===== POTONGAN BERITA
- Prabowo ingin RI setop impor minyak dan elpiji dalam waktu sesingkat-singkatnya.
- PLTS 100 GWp, gas, geothermal dan lifting minyak jadi modal kemandirian energi.
- Bahlil ditantang Prabowo membuktikan Indonesia mampu lepas dari energi impor.
Suara.com - Presiden Prabowo Subianto mulai mengarahkan ambisi pemerintah ke sektor energi. Setelah ketahanan pangan menjadi salah satu agenda utama pemerintah, kini giliran ketergantungan Indonesia terhadap energi impor yang ingin ditekan.
Prabowo bahkan memasang target ekstrem dimana Indonesia tidak boleh lagi mengimpor minyak maupun elpiji dari luar negeri.
“Kita tidak boleh impor lagi satu barrel pun minyak, kita tidak boleh impor lagi insya Allah dalam waktu sesingkat-singkatnya satu tabung elpiji pun kita tidak boleh impor lagi,” ujar Prabowo saat meresmikan launching dan groundbreaking proyek Pembangkit Listrik Tenaga Surya (PLTS) 100 GWp di Monumen Operasi Lintas Laut Jawa Bali, Gilimanuk, Kabupaten Jembrana, Bali, Selasa (25/8/2026).
==========
===== BAGIAN DATA
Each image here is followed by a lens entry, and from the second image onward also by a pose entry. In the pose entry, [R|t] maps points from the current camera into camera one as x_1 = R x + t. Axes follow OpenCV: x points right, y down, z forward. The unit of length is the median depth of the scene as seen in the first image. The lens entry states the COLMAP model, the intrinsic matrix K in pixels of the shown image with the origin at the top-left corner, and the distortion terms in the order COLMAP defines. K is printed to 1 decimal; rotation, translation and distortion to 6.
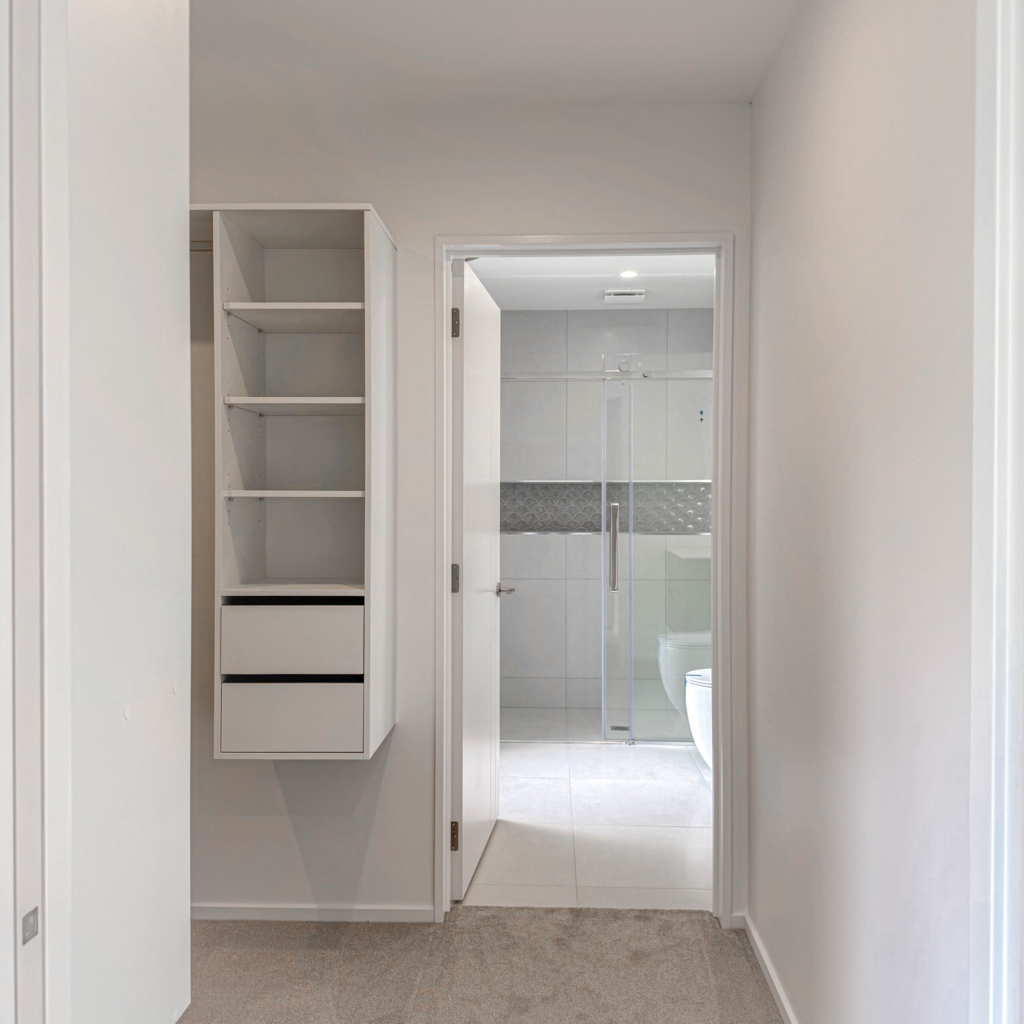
==========
§ **YANG HARUS DIKERJAKAN**
Menurut potongan berita, di mana Prabowo meresmikan proyek PLTS 100 GWp?

§ **JAWABAN LENGKAP**
Di Monumen Operasi Lintas Laut Jawa Bali, Gilimanuk, Kabupaten Jembrana, Bali.